Diana flew them to the Eiffel Tower, and Audrey almost wanted to make fun of her for that. She knew a thousand other places they could go, quiet places, tender places, tucked away in attics and penthouses. She almost wanted to laugh, roll her eyes, to say that she had been to the Eiffel a hundred times, that the view had long since lost its luster in her eyes. But Audrey had been to those other, more intimate places a hundred times as well, and they felt cheap in comparison to the moonlight on Diana’s cheek, the glint of it in her eyes. There were stars dabbled across the blue black of midnight, and despite the chill, it felt like it would be wrong to be inside.
They kissed over Paris, Audrey insistent and Diana hesitating, each half lost in each other already. They kissed because it tasted like forgetting, running their tongues against unfamiliar lips. They kissed because it was weightlessness in a way different than flying, a brief moment of perfect balance, sweeter for the tipping. And tip they did, fading from the slow to the frantic, the tender to the more pressing searches.

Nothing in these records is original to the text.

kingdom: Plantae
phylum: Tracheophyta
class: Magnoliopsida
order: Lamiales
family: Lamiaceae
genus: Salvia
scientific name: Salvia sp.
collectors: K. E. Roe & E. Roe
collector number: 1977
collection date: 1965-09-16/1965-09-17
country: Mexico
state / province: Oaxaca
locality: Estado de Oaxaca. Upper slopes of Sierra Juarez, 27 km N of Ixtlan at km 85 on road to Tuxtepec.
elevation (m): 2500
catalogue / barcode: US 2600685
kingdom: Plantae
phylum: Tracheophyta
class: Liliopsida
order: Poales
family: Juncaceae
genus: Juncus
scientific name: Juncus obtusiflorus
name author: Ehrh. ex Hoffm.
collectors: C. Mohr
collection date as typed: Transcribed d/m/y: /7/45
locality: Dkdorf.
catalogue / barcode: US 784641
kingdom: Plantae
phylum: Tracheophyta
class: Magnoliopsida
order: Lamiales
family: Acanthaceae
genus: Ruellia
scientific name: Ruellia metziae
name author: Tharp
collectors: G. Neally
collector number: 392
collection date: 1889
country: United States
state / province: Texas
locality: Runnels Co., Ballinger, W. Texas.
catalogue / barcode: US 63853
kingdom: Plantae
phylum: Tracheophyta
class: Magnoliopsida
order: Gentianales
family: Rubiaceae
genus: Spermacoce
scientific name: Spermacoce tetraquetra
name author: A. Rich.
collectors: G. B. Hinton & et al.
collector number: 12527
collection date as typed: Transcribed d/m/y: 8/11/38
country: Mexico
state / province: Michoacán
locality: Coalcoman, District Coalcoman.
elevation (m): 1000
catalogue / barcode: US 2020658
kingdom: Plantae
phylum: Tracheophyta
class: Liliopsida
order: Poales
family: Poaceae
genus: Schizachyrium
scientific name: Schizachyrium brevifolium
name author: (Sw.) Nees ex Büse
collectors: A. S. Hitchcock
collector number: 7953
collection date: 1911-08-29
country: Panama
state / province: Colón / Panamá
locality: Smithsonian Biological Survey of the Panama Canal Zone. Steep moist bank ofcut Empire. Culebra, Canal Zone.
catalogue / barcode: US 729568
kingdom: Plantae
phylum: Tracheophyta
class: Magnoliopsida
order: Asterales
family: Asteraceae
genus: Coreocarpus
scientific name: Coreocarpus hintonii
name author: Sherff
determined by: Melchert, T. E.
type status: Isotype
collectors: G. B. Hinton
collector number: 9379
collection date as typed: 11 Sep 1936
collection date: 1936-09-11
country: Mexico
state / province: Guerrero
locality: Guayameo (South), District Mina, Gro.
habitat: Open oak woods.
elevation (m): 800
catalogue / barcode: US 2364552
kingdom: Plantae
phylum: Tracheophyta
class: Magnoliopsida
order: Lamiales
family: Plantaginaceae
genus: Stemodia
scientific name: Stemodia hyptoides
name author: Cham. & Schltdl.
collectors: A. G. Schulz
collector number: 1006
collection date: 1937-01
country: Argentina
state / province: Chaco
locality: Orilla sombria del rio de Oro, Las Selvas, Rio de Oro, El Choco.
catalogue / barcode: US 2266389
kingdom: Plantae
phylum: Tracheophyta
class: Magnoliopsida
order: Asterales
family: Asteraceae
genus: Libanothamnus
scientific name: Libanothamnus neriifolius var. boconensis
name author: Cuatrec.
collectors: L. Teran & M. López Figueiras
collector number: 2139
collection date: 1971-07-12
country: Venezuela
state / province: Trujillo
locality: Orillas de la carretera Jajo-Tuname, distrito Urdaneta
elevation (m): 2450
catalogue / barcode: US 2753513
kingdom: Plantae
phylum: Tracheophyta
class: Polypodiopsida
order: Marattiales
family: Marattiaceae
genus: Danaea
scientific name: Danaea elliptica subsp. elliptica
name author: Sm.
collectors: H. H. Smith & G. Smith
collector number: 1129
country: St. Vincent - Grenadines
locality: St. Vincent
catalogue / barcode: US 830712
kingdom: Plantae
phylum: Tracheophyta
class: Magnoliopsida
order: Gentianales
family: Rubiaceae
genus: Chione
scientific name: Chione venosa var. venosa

They searched each other’s bodies like treasure maps, like the blind reading braille, searching for answers or reasons or meaning, but finding only questions unfolded on uninterrupted skin.
This time, when Audrey laced her fingers through Diana’s hair, pulling her into a deep kiss, flesh against flesh, a warm tangle of limbs, she did not hesitate. Her fingers traced long forgotten patterns against Audrey’s curves, wondering at the edges of lust and love, wondering at the way things vanish. And the way they remain.
When morning came, Diana almost regretted taking them up to the Tower, because dawn reached them sooner there. She regretted loosing those few precious moments of darkness that the ground could have given them, the curl of Audrey’s naked body pressed into hers. As it is, the sun sliced down from the horizon, and Diana woke the sleeping woman as she untwined herself from her. They both have responsibilities to tend to, after all. They both have lives bigger than themselves.
Dressed, they watched morning drape itself over the streets below. Neither of them said anything for a long time, and when they did, it was not the things they really want to say. Those are the things they couldn’t say, the thoughts that they refused to give words to, for fear that once they started, they will never stop. They both knew the same weight, anyway, without speaking. When Diana said it was perfect, they both knew what she meant.
She meant it was perfect, the two of them.
She meant it was perfect, the trembling memories of the night.
She meant it was perfect, the way things ended in the morning light, because neither of them could afford anything more than just one night. Because when Diana told Audrey, softly, that she didn’t have to go through with it, didn’t have to marry him, it was a lie. Or more of a wish, than a lie, more of a dream. More of a bittersweet hope.
Audrey threw herself from the top of the Eiffel Tower, because she knew Diana will catch her.
And also because part of her hoped that she wouldn’t. She could think of no better last night, no better memory to hold close into the fading of death.
Of course, Diana did catch her, arms wrapping around a body both intimately familiar and completely unknown, by the daylight. She lowered them gently to the ground, because there was no going back up, not any more. There was no going back.
Audrey sighed reached over, tucking a stray curl of Diana’s hair back, fingers lingering on the woman’s cheek only moments longer than they needed to. But moments were everything, between them. Moments meant the world, moments stolen in those last traces of night.
Moments to hold in the cool of the night, alone. They had never expected anything more.